## DATA FOR PROCESSING:
===============

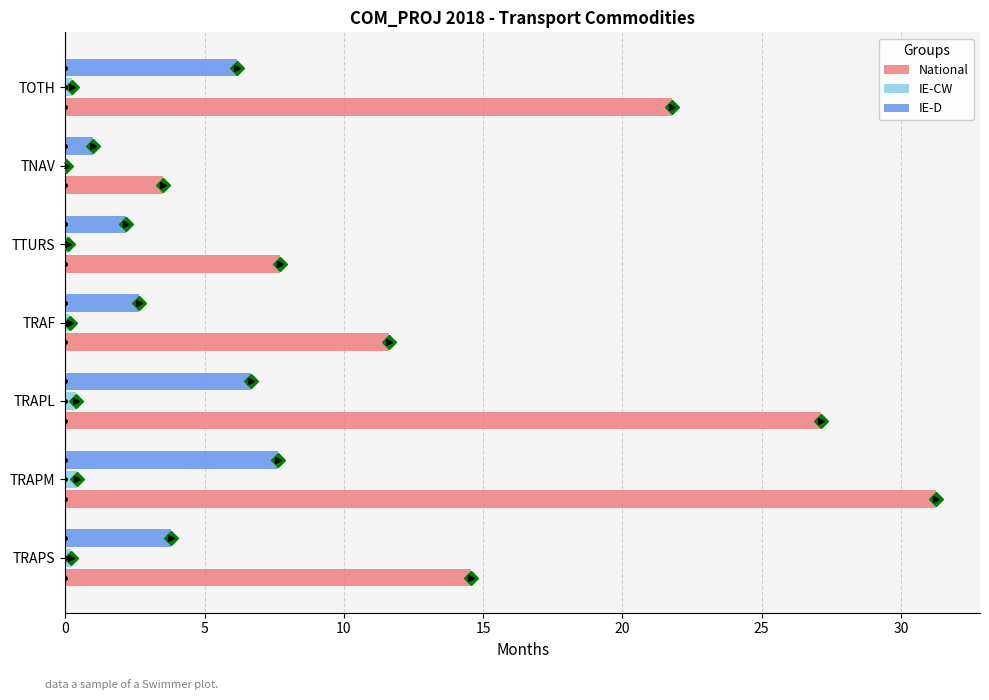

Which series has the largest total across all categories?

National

===============

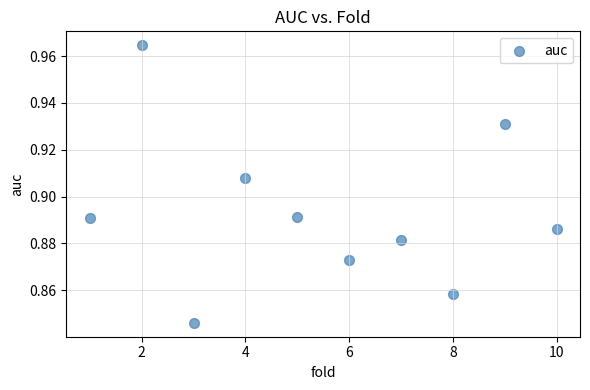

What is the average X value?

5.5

===============

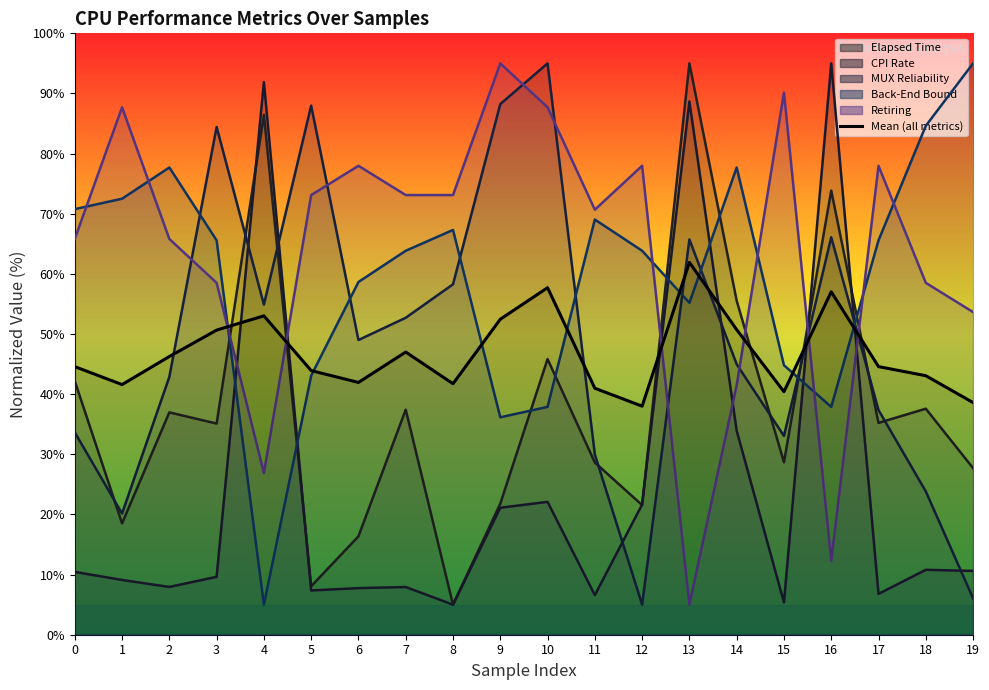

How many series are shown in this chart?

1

===============

## WHAT THE TASK ASKS:
Select each line in the records above that contains the word "series" and copy it in full.

## WORKED SOLUTION:
Which series has the largest total across all categories?
How many series are shown in this chart?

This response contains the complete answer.